[Task instructions]
Count the lines in the records below that contain the string "ΜΙΚΡΕΣ". Reply with the number alone.

[Given entries]
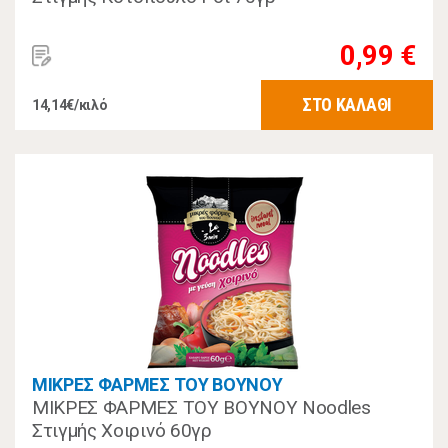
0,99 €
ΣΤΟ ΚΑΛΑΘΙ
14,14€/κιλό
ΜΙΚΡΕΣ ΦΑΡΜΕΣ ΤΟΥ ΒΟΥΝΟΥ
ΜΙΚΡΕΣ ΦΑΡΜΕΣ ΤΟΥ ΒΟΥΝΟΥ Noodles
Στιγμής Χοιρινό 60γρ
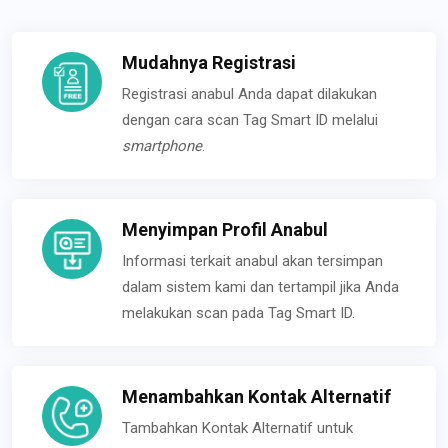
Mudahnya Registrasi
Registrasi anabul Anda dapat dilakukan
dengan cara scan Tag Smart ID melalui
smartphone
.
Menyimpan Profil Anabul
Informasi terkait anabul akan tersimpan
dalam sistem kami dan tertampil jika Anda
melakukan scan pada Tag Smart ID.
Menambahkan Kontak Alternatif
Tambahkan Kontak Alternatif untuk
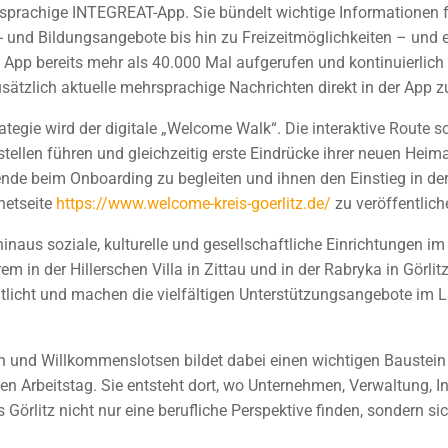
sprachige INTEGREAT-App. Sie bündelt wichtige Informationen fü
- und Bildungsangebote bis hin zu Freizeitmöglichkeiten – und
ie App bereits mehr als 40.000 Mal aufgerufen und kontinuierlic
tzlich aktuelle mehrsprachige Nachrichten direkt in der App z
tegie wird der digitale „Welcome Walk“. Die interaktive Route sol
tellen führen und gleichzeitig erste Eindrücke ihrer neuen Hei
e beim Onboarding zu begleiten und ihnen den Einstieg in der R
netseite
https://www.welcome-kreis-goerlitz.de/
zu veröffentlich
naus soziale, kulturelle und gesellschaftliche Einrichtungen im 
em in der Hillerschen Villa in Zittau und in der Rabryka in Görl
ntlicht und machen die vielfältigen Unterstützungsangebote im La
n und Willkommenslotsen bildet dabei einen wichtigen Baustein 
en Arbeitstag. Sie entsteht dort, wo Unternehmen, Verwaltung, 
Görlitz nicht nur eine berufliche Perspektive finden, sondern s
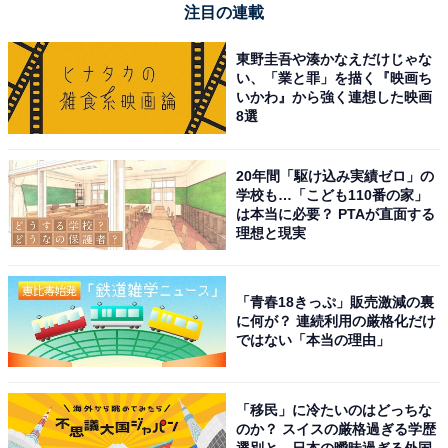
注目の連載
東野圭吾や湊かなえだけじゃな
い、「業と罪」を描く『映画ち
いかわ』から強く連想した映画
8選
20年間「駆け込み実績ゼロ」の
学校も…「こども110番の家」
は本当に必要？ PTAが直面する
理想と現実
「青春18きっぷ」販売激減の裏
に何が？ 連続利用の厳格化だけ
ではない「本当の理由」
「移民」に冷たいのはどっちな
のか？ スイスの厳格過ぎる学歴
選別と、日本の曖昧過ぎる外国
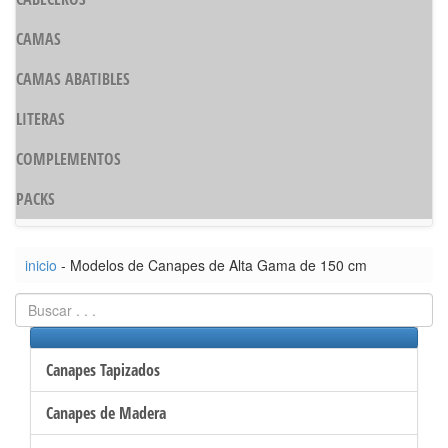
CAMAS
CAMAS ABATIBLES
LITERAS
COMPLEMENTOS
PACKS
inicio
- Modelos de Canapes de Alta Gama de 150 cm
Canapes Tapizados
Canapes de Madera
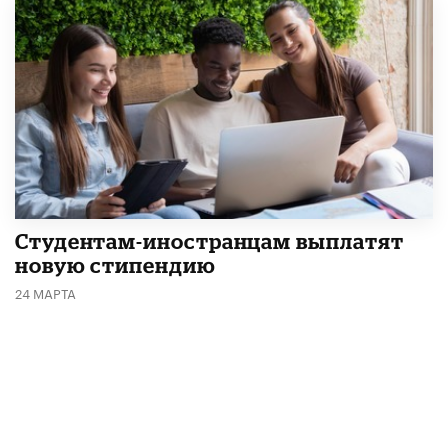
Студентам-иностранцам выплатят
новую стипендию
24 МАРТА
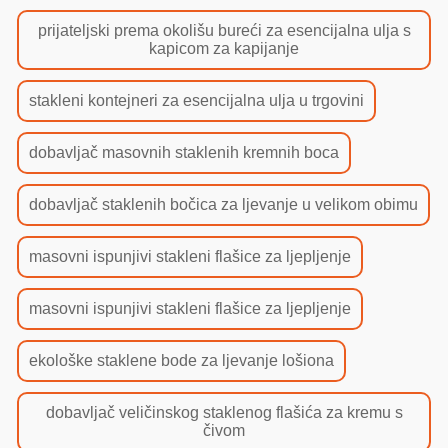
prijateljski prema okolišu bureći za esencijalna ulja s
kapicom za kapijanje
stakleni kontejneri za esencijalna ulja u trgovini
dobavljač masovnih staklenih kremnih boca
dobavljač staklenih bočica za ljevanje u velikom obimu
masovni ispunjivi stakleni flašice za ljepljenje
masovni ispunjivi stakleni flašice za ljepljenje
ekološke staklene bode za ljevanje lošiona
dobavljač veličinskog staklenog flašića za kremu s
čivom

[Result]
2